Lennon’s Bigger than Jesus Quip
Weybridge, Surrey The 4th of March 1966 AD
Let’s start with a correction: Lennon never said the Beatles were bigger than Jesus, but he did tell reporter Maureen Cleave of the London Evening Standard: “We’re more popular than Jesus now.”
The quote came during an interview at his Weybridge home, the first of a series of four individual encounters with each Beatle in turn: John, Ringo, then George and lastly Paul. In context it was not shocking to anyone with even a partially open mind: he was talking of the decline of Christianity, the rise of popular culture, and the perversion of Christ’s teachings by those who followed him. What followed proved the point perfectly.

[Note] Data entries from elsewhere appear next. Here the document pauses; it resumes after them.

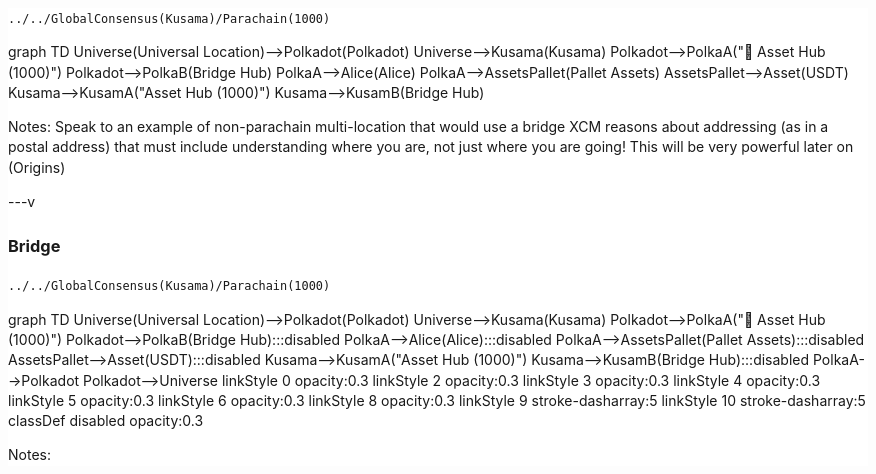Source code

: `../../GlobalConsensus(Kusama)/Parachain(1000)`

<diagram class="mermaid">
graph TD
    Universe(Universal Location)-->Polkadot(Polkadot)
    Universe-->Kusama(Kusama)
    Polkadot-->PolkaA("📍 Asset Hub (1000)")
    Polkadot-->PolkaB(Bridge Hub)
    PolkaA-->Alice(Alice)
    PolkaA-->AssetsPallet(Pallet Assets)
    AssetsPallet-->Asset(USDT)
    Kusama-->KusamA("Asset Hub (1000)")
    Kusama-->KusamB(Bridge Hub)
</diagram>

Notes:
Speak to an example of non-parachain multi-location that would use a bridge
XCM reasons about addressing (as in a postal address) that must include understanding where you are, not just where you are going!
This will be very powerful later on (Origins)

---v

### Bridge

`../../GlobalConsensus(Kusama)/Parachain(1000)`

<diagram class="mermaid">
graph TD
    Universe(Universal Location)-->Polkadot(Polkadot)
    Universe-->Kusama(Kusama)
    Polkadot-->PolkaA("📍 Asset Hub (1000)")
    Polkadot-->PolkaB(Bridge Hub):::disabled
    PolkaA-->Alice(Alice):::disabled
    PolkaA-->AssetsPallet(Pallet Assets):::disabled
    AssetsPallet-->Asset(USDT):::disabled
    Kusama-->KusamA("Asset Hub (1000)")
    Kusama-->KusamB(Bridge Hub):::disabled
    PolkaA-->Polkadot
    Polkadot-->Universe
    linkStyle 0 opacity:0.3
    linkStyle 2 opacity:0.3
    linkStyle 3 opacity:0.3
    linkStyle 4 opacity:0.3
    linkStyle 5 opacity:0.3
    linkStyle 6 opacity:0.3
    linkStyle 8 opacity:0.3
    linkStyle 9 stroke-dasharray:5
    linkStyle 10 stroke-dasharray:5
    classDef disabled opacity:0.3
</diagram>

Notes:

In Britain there was little or no reaction to the March 4 piece. But when American teen magazine Datebook published the controversial line – totally out of context - on its cover in August that year things went crazy. Southern US radio stations started to boycott the band; rallies were organised in probably unconscious mimicry of Savonarola’s bonfire of the vanities, to break and burn Beatles records and merchandise. Most cutting of all, those fine upstanding Christians the Ku Klux Klan took up the cause, picketing concerts during the Fab Four’s US tour in 1966. It was the last tour the Liverpool lads undertook, partly because they thought at one venue shots had been fired at them.
Lennon went on US TV to explain the situation and give a less than cringing apology, putting his point intelligently, which doubtless annoyed extremists even more.
The Beatles had many more US hits, lack of concerts notwithstanding; but perhaps the last word in the strange story, tragically, went to Mark Chapman, born again Christian, who murdered Lennon on December 8 1980.